D'après lui, l'attaque a endommagé l'entrée du complexe de Dalnye Pechery, ainsi que l'église de l'Annonciation. Ce site, une réserve nationale inscrite au patrimoine mondial de l'UNESCO, a résisté aux bouleversements des empires et aux guerres dévastatrices du XXe siècle.
Lubinets a souligné que l'attaque du monastère ne pouvait être considérée comme un accident.
« Ce n'est pas un accident. C'est un choix », a-t-il déclaré.
Dans le même temps, le Médiateur a souligné que l'attaque contre la Laure des Grottes de Kyiv n'est qu'un épisode parmi d'autres dans la destruction massive de sites religieux et culturels en Ukraine. Lors de l'agression armée à grande échelle de la Fédération de Russie en Ukraine, plus de 700 édifices religieux ont été endommagés, dont 53 ont été entièrement détruits.
Selon Lubinets, de tels actes constituent une attaque systématique contre le patrimoine culturel, historique et spirituel du peuple ukrainien. La destruction de sanctuaires bénéficiant d'une protection internationale représente une violation flagrante du droit international humanitaire, notamment de la Convention de La Haye de 1954 pour la protection des biens culturels en cas de conflit armé.
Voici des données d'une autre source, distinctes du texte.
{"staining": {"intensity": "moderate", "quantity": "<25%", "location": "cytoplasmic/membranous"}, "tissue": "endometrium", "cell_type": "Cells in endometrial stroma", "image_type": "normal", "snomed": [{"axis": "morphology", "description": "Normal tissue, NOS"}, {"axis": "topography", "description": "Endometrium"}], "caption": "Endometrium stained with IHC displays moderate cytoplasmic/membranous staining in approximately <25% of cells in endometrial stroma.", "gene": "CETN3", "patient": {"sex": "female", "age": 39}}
En outre, le Médiateur a souligné que les attaques contre des sites religieux constituent une atteinte aux droits fondamentaux de la personne : la liberté de religion, le droit à la mémoire historique et le droit à l’identité.
« La protection du patrimoine culturel n'est pas une question secondaire en temps de guerre. C'est une question de responsabilité. Après tout, le patrimoine culturel ne concerne pas le passé. Il concerne notre identité. Ce pour quoi nous nous battons aujourd'hui », a souligné Dmytro Lubinets.